_Problem set_.
(1) Reproduce the budget grocery advice starting with "- lentils (not" and going on through "potatoes, cabbage etc)", swapping "dried beans" for "dried chickpeas".
(2) Carry on the advice about eating well on a small food budget from the point where it stops.
Top of Passage for review
You are not going to find what you seek, because any list small enough to be a decent answer here would be an overly restrictive diet - you need variety.
That said, if you buy:
- rice (white or brown - you'll be getting plenty of fibre so white is ok)
- lentils (not the expensive du puy ones, any other kind)
- dried beans
- vegetables that keep without refrigeration (carrots, onions, potatoes, cabbage etc)
- canned tomatoes, tomato sauce etc
- pasta
- greens (eg kale) when you can - buy them and use them the same day, then don't have greens until you shop again
- canned tuna and salmon
- oatmeal (not the instant kind) for breakfast, and some dried fruit to throw into it
- some spices as your budget allows
- olive or canola oil (keeps without refrigeration) for frying the veg to start a flavourful soup, stew, or sauce
You can use these to create daily meals like this:
- breakfast: oatmeal and dried fruit
- lunch: soup with rice or noodles, lentils, and a lot of vegetables
- dinner: stew with similar ingredients to the lunch
You can vary this by making a salad of greens, carrot, cabbage, and the canned fish, by buying a loaf of bread and making sandwiches of peanut butter or tuna or salmon salad (this will require some mayonnaise) and so on.
You will be able to eat for WELL under your budget. These foods will provide protein, vitamin C, vitamin A, and fibre. You might be a little low on calcium, so drinking milk or eating cheese can take care of that, though they require refrigeration. You could go out, buy a litre of milk for a few dollars and a small (half pound?) package of cheese and make macaroni and cheese from that (drinking the excess milk) and be in a good place. (Or take a calcium supplement, or buy a milk-based drink when you go out each day.) If you can grow your own food, then you can have greens every day and do even better.
Bottom of Passage for review
Top of Exercise data
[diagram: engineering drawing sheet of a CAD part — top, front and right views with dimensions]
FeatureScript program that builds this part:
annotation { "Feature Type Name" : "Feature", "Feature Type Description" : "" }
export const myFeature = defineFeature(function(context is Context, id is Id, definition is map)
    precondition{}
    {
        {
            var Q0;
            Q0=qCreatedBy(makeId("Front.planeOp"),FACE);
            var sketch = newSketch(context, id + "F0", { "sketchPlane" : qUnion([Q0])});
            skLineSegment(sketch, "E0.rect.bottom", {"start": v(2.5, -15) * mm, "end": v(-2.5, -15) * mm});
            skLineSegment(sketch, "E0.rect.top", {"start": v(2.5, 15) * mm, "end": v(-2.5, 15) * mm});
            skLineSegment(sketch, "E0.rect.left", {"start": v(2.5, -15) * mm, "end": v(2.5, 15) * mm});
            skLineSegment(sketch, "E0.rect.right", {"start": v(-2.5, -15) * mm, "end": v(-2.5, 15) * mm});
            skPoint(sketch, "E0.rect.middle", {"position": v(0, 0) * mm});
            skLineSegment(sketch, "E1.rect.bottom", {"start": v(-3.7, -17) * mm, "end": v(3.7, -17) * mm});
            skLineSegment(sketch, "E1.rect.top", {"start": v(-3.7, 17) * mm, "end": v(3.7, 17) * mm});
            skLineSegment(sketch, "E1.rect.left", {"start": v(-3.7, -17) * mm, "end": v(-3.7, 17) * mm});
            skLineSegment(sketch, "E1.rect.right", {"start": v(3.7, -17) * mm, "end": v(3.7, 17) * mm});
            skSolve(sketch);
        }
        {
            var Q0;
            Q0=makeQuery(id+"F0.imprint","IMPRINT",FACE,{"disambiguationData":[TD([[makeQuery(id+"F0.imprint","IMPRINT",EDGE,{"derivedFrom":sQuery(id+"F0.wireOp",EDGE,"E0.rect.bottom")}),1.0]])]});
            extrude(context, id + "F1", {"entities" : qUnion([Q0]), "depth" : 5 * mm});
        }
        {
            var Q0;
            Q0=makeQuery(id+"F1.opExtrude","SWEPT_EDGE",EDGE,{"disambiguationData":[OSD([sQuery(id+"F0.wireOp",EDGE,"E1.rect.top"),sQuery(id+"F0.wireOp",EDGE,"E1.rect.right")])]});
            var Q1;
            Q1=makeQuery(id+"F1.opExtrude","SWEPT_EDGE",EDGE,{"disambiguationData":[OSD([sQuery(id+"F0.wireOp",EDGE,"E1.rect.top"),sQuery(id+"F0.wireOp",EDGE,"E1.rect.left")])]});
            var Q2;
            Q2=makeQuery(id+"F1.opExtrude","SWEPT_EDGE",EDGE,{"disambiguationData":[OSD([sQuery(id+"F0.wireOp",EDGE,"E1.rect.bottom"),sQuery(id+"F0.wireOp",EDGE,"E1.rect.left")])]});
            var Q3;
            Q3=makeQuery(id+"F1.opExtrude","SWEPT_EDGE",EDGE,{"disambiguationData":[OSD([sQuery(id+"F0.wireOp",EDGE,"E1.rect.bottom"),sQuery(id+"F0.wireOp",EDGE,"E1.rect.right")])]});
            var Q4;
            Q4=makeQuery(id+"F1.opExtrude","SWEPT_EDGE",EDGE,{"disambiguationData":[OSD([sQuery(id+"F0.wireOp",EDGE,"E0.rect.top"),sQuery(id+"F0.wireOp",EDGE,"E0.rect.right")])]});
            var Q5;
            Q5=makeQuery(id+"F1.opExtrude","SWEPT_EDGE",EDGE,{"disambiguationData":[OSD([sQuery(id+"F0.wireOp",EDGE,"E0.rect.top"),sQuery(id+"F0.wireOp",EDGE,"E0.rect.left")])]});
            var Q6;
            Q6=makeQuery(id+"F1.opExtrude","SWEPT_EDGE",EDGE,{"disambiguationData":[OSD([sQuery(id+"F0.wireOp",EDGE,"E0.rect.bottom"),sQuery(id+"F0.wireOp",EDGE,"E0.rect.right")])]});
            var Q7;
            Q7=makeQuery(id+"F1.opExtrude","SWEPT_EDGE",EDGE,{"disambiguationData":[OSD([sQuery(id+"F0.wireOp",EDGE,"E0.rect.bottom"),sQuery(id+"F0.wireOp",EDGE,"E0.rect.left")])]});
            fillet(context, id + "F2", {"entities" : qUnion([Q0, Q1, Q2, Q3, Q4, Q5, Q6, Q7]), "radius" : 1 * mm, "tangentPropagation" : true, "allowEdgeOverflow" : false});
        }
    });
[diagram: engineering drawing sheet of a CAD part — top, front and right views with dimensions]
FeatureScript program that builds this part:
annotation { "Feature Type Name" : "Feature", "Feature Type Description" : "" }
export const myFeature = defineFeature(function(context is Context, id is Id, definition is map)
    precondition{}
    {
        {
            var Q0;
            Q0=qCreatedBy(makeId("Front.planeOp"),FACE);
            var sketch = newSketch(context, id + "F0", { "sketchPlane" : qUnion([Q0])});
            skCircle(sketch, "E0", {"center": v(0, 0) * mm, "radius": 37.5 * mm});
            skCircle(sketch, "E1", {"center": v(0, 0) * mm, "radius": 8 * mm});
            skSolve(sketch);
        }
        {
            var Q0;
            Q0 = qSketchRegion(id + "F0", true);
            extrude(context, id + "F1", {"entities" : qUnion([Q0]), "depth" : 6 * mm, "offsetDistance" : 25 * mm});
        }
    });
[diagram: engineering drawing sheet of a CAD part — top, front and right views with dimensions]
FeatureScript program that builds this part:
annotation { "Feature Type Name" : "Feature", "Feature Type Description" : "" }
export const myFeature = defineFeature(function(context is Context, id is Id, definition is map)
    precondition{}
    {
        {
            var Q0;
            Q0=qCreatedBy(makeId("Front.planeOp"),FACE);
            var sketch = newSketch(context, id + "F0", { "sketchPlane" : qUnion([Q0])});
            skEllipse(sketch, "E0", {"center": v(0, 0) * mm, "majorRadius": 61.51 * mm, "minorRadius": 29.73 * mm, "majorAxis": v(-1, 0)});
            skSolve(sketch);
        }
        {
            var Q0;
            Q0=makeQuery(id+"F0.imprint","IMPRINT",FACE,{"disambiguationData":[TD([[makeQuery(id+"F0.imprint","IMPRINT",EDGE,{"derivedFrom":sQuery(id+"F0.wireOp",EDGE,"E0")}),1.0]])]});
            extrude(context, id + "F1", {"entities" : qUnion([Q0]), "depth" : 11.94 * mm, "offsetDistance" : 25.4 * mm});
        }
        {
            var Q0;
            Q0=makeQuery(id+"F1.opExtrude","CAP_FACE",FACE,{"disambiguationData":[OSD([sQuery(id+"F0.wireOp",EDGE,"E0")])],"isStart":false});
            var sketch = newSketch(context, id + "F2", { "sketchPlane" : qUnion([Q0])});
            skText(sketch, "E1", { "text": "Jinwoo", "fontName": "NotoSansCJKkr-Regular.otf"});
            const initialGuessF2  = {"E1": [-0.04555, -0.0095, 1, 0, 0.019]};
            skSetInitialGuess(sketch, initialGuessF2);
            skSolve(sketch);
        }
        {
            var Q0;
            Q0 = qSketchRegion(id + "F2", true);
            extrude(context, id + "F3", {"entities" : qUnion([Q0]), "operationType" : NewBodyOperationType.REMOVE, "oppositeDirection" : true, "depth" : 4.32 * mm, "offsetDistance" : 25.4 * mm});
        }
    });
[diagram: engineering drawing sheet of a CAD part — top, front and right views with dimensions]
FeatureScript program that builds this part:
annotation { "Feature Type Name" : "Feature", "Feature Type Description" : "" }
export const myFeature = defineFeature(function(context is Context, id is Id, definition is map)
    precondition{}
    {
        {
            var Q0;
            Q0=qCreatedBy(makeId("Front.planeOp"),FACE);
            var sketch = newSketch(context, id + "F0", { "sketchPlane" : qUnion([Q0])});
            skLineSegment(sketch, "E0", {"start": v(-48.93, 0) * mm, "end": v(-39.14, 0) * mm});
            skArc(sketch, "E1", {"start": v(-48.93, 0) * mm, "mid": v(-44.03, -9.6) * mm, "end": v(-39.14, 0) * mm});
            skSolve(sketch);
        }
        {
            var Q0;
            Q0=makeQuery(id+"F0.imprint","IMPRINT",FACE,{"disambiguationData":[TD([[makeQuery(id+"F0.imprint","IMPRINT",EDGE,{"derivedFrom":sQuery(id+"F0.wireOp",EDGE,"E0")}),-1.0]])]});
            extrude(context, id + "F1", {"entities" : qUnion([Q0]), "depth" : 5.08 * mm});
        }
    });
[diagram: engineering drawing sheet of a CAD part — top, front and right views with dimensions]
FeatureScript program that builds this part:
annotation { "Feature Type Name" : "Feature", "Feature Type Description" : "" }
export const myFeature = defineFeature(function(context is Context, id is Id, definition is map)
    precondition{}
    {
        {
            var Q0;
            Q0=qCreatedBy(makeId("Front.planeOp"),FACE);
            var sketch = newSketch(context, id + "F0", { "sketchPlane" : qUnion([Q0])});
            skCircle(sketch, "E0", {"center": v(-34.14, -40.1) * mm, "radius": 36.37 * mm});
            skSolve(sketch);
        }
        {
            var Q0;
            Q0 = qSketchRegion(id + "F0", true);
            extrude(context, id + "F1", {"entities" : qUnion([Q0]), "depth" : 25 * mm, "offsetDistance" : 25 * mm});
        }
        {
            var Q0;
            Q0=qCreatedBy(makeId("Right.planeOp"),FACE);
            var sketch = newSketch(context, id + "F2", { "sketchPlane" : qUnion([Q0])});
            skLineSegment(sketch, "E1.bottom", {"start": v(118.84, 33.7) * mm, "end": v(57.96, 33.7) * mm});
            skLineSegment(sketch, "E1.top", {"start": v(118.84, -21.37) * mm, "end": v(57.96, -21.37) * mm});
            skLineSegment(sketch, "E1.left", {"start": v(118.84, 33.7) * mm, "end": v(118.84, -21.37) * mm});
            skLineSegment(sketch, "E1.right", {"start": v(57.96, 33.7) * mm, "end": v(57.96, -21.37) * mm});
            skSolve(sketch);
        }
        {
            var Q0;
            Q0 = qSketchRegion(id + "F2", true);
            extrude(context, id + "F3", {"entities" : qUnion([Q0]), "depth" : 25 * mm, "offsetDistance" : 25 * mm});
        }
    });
Bottom of Exercise data
_Expected responses_.
(1)
- lentils (not the expensive du puy ones, any other kind)
- dried chickpeas
- vegetables that keep without refrigeration (carrots, onions, potatoes, cabbage etc)

(2)
Looking for some references about what makes a healthy diet? Here's the Mayo Clinic on the Mediterranean Diet. Here's the Blue Zones guidelines on eating. You can find a lot of advice like this online.
$10 a day is actually a high budget if you are only buying food with it (no toilet paper, soap, shampoo etc) and you are not buying meat or processed foods such as canned soup or frozen dinners. For example Amazon will sell me 2 kg of rice for $5 Cdn, which is probably $4 US and this site suggests 50g per serving. Even if you double that you would get 20 servings for your $4, or 20 cents a serving. Beans? Dried beans on Amazon look like $4 Cdn a pound, and again you won't eat anywhere near a pound of dried beans per serving. And of course your local Asian supermarket is going to be cheaper than Amazon prices. So feeding just one person on $10 a day is not challenging. Eating essentially the same food day after day, having to cook for 30-60 minutes each day, having to remember to soak the beans the night before -- these things become challenging and this is why your local store sells so much frozen pizza.